**Items from a dataset**
____

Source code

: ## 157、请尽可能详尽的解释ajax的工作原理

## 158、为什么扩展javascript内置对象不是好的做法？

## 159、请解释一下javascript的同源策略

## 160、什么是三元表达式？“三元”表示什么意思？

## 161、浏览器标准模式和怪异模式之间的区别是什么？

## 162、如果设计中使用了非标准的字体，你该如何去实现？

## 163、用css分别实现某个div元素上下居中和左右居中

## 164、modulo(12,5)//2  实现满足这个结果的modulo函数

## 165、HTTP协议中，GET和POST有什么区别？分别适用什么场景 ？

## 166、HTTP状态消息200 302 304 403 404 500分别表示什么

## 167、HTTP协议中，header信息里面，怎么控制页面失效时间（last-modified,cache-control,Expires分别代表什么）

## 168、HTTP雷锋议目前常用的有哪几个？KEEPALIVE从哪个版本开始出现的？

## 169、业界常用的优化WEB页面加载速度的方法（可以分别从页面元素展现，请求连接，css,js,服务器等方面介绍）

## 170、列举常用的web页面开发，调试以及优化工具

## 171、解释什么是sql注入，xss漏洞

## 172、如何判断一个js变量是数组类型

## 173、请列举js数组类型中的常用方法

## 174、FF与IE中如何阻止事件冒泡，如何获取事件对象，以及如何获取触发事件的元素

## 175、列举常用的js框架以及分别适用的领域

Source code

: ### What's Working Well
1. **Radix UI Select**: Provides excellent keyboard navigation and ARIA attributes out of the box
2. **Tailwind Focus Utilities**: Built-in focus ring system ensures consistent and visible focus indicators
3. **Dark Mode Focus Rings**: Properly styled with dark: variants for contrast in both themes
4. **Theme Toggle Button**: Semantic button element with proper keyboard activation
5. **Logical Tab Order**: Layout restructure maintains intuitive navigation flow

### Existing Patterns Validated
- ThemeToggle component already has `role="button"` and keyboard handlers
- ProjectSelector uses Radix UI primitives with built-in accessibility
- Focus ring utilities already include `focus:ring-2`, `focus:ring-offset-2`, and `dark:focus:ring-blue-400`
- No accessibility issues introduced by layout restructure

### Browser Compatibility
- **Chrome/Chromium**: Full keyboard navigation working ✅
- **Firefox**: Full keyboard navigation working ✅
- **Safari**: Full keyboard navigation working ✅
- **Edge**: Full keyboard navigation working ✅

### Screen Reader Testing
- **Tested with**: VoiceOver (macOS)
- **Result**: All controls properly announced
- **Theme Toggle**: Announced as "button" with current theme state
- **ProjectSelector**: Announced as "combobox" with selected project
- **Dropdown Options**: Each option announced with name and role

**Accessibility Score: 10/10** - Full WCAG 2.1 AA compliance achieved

____

**WORK TO BE COMPLETED**
The string "role" marks the lines to copy; report each of them from the data above.

**RESULT OF THIS EXERCISE**
- ThemeToggle component already has `role="button"` and keyboard handlers
- **Dropdown Options**: Each option announced with name and role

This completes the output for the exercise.